Quote the lines below without alteration, from the line containing "order: Helotiales" through the line containing "genus: Tetraneuris", including both of those lines.
==== INFORMATION SHOWN
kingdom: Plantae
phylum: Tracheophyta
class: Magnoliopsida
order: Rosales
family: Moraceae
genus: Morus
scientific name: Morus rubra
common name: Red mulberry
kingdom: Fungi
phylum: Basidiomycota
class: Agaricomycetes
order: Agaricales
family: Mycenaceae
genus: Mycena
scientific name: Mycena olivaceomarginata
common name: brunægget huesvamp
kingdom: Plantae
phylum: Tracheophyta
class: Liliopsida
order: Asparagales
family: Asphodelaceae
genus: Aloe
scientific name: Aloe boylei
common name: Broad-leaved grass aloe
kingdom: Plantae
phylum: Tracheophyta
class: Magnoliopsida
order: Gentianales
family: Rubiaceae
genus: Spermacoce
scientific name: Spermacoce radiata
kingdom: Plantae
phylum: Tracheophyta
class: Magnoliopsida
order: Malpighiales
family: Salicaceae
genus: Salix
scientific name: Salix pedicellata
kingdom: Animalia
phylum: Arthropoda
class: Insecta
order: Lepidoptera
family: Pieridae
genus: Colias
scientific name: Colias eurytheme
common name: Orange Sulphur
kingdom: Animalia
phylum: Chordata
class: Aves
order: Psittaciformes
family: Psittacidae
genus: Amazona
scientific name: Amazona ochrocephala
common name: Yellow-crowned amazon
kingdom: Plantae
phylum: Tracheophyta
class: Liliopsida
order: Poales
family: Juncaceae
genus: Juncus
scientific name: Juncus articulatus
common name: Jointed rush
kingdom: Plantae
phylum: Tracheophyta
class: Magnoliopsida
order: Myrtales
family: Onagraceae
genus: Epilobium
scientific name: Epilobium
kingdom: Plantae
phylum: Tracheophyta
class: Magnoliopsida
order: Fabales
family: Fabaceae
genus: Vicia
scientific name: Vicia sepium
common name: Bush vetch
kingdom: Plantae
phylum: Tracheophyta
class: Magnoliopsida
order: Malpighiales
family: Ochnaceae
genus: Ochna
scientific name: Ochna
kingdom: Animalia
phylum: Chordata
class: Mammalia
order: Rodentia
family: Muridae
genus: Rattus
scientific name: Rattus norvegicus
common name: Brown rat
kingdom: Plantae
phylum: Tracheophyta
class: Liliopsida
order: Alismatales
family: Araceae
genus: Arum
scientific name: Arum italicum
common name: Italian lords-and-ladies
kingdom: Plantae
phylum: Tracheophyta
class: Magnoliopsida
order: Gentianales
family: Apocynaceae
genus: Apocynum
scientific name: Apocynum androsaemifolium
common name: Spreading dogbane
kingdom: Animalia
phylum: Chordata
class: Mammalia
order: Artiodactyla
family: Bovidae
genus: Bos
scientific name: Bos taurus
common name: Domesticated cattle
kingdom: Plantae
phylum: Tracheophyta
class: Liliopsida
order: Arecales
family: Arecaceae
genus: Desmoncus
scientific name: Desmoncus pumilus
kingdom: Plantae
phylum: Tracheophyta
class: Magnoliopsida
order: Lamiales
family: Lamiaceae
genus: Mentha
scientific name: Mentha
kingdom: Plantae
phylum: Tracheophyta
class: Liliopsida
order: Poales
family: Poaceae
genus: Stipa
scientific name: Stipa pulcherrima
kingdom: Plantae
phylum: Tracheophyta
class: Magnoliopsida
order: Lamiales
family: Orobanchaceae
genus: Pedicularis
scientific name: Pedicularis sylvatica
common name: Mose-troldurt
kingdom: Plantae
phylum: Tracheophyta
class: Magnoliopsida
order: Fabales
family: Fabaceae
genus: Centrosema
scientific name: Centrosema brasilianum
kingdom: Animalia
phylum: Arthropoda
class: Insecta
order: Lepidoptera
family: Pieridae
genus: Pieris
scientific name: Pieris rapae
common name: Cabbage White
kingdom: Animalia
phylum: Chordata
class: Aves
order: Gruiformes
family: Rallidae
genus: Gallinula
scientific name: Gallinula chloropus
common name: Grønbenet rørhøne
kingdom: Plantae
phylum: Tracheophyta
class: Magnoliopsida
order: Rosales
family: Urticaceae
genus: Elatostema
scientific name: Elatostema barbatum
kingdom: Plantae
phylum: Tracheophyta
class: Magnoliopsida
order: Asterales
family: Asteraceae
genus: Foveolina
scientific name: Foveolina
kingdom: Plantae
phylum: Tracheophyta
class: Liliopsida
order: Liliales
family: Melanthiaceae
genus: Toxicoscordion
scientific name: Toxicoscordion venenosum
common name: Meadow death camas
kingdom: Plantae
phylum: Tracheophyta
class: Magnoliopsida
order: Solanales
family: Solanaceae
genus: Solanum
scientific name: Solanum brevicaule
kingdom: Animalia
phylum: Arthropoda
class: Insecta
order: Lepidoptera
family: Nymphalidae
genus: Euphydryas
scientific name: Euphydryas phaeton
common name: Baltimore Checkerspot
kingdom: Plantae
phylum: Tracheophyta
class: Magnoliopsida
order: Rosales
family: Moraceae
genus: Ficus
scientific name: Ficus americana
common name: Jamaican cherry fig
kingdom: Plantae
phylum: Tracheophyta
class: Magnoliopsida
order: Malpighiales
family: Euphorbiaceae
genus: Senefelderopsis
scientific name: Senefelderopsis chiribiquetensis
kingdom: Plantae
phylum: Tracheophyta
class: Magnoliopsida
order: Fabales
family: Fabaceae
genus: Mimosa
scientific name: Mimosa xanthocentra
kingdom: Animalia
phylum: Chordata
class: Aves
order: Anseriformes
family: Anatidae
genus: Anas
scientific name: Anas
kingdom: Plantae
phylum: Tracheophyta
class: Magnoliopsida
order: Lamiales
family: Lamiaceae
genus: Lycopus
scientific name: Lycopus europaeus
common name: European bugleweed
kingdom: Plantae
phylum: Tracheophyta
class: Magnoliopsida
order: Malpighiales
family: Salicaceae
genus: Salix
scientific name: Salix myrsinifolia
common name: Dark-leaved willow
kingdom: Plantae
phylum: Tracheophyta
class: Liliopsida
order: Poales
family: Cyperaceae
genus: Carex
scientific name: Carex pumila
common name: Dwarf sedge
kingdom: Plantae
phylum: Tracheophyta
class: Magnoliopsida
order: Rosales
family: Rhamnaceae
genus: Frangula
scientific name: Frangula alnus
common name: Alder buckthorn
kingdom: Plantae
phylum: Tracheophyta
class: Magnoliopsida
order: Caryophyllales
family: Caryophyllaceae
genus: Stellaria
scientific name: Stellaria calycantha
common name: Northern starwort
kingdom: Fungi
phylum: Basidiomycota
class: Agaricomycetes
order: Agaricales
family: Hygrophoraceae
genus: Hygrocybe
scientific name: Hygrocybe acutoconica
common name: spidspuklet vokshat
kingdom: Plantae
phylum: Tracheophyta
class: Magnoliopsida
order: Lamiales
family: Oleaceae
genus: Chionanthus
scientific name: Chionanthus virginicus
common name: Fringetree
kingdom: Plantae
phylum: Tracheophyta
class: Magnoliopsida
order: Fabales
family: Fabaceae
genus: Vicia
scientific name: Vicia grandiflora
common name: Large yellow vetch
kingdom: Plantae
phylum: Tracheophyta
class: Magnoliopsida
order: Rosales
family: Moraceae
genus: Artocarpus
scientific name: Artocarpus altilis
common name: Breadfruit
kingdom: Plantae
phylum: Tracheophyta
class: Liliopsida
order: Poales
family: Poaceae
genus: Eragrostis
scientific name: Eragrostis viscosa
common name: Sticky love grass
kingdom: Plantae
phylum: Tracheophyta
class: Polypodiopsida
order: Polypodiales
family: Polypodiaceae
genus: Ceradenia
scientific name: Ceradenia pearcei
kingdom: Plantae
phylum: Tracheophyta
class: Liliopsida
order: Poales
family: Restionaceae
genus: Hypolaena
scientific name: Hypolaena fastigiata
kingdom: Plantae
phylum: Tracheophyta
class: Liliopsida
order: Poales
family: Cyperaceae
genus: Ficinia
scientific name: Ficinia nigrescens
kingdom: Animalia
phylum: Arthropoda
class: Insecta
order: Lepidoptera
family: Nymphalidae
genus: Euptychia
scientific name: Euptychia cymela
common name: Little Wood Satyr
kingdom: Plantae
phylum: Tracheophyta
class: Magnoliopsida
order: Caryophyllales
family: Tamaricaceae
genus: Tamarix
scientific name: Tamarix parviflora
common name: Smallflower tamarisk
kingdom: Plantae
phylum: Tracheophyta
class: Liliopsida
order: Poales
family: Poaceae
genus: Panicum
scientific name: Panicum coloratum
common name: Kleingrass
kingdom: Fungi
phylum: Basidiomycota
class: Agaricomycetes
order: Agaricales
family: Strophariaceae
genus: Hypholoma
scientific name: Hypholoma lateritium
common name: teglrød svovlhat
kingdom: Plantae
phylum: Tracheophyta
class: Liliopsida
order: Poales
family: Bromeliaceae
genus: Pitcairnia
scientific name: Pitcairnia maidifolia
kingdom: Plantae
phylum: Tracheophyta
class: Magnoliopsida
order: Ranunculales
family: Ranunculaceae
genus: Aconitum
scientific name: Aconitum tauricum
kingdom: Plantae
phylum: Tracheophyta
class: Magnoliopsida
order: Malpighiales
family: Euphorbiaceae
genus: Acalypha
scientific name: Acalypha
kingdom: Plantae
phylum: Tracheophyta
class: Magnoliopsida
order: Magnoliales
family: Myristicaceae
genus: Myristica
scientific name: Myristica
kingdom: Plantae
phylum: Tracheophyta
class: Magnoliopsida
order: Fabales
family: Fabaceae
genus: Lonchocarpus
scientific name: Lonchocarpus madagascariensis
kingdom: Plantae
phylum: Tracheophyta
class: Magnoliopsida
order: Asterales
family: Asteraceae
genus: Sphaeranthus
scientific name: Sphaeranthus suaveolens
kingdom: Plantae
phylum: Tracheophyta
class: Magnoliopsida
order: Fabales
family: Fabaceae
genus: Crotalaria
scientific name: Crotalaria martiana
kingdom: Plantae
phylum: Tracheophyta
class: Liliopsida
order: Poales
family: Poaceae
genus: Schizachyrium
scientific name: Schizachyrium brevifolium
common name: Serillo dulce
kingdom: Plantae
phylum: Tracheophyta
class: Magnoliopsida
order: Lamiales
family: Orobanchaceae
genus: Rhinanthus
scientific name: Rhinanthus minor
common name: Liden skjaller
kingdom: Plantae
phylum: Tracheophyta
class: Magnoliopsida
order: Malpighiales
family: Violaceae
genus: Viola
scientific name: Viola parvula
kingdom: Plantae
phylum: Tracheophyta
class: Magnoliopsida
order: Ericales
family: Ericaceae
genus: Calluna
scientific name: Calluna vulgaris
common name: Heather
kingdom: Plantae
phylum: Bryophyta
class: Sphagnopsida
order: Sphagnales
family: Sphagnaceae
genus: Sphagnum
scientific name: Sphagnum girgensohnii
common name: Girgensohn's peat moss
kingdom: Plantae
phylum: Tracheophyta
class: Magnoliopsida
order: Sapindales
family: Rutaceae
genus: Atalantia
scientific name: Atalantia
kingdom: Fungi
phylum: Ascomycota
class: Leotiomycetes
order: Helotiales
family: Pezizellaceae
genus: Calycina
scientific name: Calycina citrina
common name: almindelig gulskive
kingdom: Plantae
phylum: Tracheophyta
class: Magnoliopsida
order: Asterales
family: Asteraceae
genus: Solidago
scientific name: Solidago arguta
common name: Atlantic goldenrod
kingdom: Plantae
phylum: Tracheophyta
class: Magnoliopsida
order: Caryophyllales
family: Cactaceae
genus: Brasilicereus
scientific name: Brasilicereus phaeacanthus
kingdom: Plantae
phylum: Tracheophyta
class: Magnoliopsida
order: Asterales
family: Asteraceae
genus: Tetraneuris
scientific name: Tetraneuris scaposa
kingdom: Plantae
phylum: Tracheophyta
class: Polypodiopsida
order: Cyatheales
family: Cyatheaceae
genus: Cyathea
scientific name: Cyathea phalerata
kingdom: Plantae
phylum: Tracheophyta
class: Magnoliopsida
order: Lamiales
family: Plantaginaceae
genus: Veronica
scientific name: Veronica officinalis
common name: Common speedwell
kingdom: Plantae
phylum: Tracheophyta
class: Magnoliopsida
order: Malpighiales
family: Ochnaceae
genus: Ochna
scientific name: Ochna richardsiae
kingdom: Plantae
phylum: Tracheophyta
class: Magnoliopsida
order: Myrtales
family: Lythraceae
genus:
========
◆ THE SOLUTION
order: Helotiales
family: Pezizellaceae
genus: Calycina
scientific name: Calycina citrina
common name: almindelig gulskive
kingdom: Plantae
phylum: Tracheophyta
class: Magnoliopsida
order: Asterales
family: Asteraceae
genus: Solidago
scientific name: Solidago arguta
common name: Atlantic goldenrod
kingdom: Plantae
phylum: Tracheophyta
class: Magnoliopsida
order: Caryophyllales
family: Cactaceae
genus: Brasilicereus
scientific name: Brasilicereus phaeacanthus
kingdom: Plantae
phylum: Tracheophyta
class: Magnoliopsida
order: Asterales
family: Asteraceae
genus: Tetraneuris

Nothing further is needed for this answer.